WNPZ
- Knoxville, Tennessee; United States;
- Broadcast area: Knoxville Metropolitan Area
- Frequency: 1580 kHz
- Branding: Power 1580

Programming
- Format: Urban Adult Contemporary/Gospel

Ownership
- Owner: Metropolitan Management Corporation of Tennessee

History
- First air date: May 21, 1961
- Former call signs: WSKT (1961–1987) WMRE (1987–1990) WDMF (1990–1998) WAHI (1998–2003) DWNPZ (2017–2019)

Technical information
- Licensing authority: FCC
- Facility ID: 11191
- Class: D
- Power: 5,000 watts day 1,000 watts critical hours
- Transmitter coordinates: 35°54′42″N 83°53′33″W﻿ / ﻿35.91167°N 83.89250°W

Links
- Public license information: Public file; LMS;

= WNPZ =

WNPZ (1580 AM) is a radio station serving the Knoxville Metropolitan Area with an Urban Adult Contemporary/Gospel music format. The station is licensed to Metropolitan Management Corporation of Tennessee.

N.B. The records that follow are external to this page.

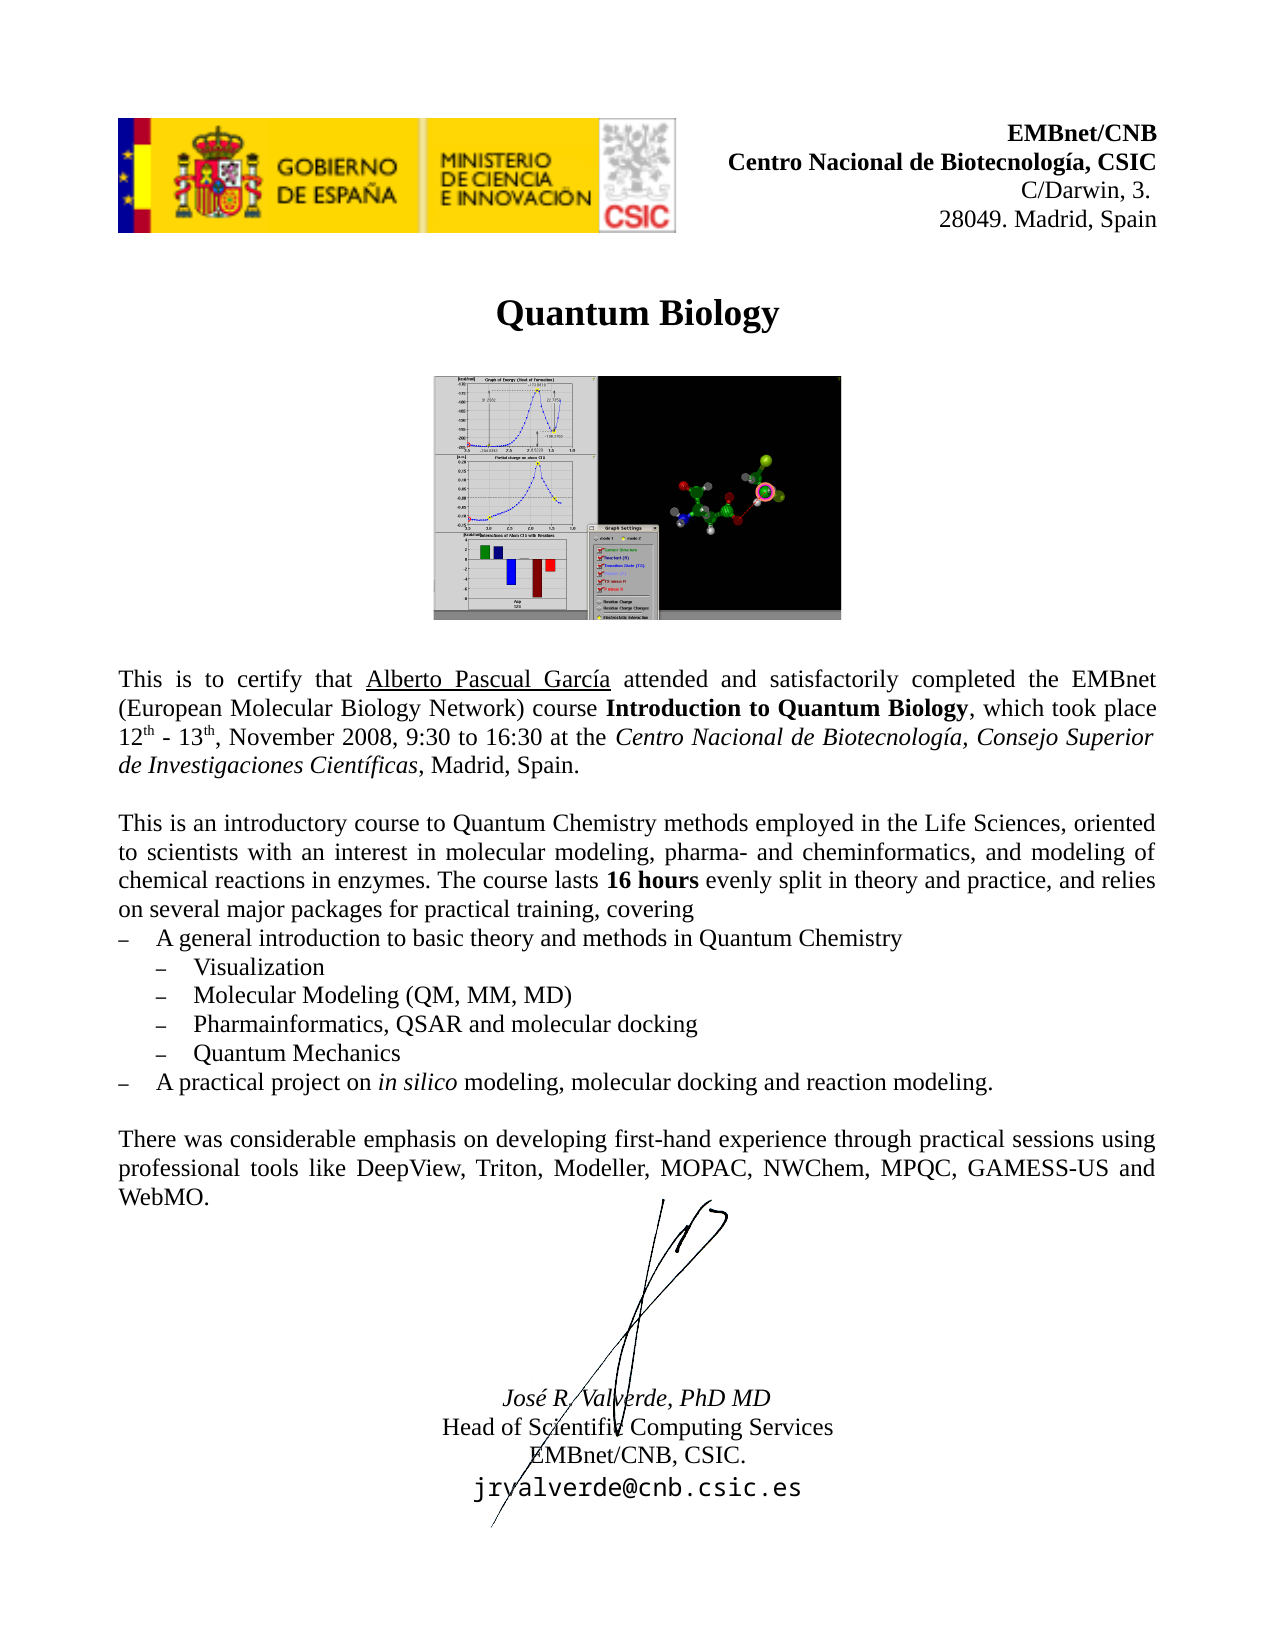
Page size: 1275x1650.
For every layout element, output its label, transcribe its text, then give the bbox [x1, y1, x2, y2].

text José R. Valverde, PhD MD [785, 1383, 1157, 1412]
text C/Darwin, 3. [677, 176, 1157, 204]
text 28049. Madrid, Spain [677, 204, 1157, 233]
text José R. Valverde, PhD MD [118, 1383, 472, 1412]
text EMBnet/CNB, CSIC. [118, 1441, 472, 1469]
list Pharmainformatics, QSAR and molecular docking [156, 1009, 1157, 1038]
text Centro Nacional de Biotecnología, CSIC [677, 147, 1157, 176]
text Quantum Biology [118, 291, 1157, 334]
text Head of Scientific Computing Services [785, 1412, 1157, 1441]
list Molecular Modeling (QM, MM, MD) [156, 981, 1157, 1009]
text Head of Scientific Computing Services [118, 1412, 472, 1441]
picture [118, 118, 677, 233]
text There was considerable emphasis on developing first-hand experience through practical sessions using professional tools like DeepView, Triton, Modeller, MOPAC, NWChem, MPQC, GAMESS-US and WebMO. [118, 1124, 1157, 1211]
text EMBnet/CNB [677, 118, 1157, 147]
list A general introduction to basic theory and methods in Quantum Chemistry [118, 923, 1157, 952]
text EMBnet/CNB, CSIC. [785, 1441, 1157, 1469]
picture [433, 376, 842, 620]
text This is an introductory course to Quantum Chemistry methods employed in the Life Sciences, oriented to scientists with an interest in molecular modeling, pharma- and cheminformatics, and modeling of chemical reactions in enzymes. The course lasts 16 hours evenly split in theory and practice, and relies on several major packages for practical training, covering [118, 808, 1157, 923]
list A practical project on in silico modeling, molecular docking and reaction modeling. [118, 1067, 1157, 1096]
list Visualization [156, 952, 1157, 981]
text jrvalverde@cnb.csic.es [785, 1469, 1157, 1503]
text jrvalverde@cnb.csic.es [118, 1469, 472, 1503]
picture [472, 1168, 785, 1551]
list Quantum Mechanics [156, 1038, 1157, 1067]
text This is to certify that Alberto Pascual García attended and satisfactorily completed the EMBnet (European Molecular Biology Network) course Introduction to Quantum Biology, which took place 12th - 13th, November 2008, 9:30 to 16:30 at the Centro Nacional de Biotecnología, Consejo Superior de Investigaciones Científicas, Madrid, Spain. [118, 664, 1157, 779]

WNPZ's license was canceled on June 20, 2017, for not paying debts it owed to the Federal Communications Commission (FCC), which prevented the renewal of the station's license.

On July 24, 2017, WNPZ filed a Petition for Reconsideration. The station's license was reinstated by the FCC on June 6, 2019.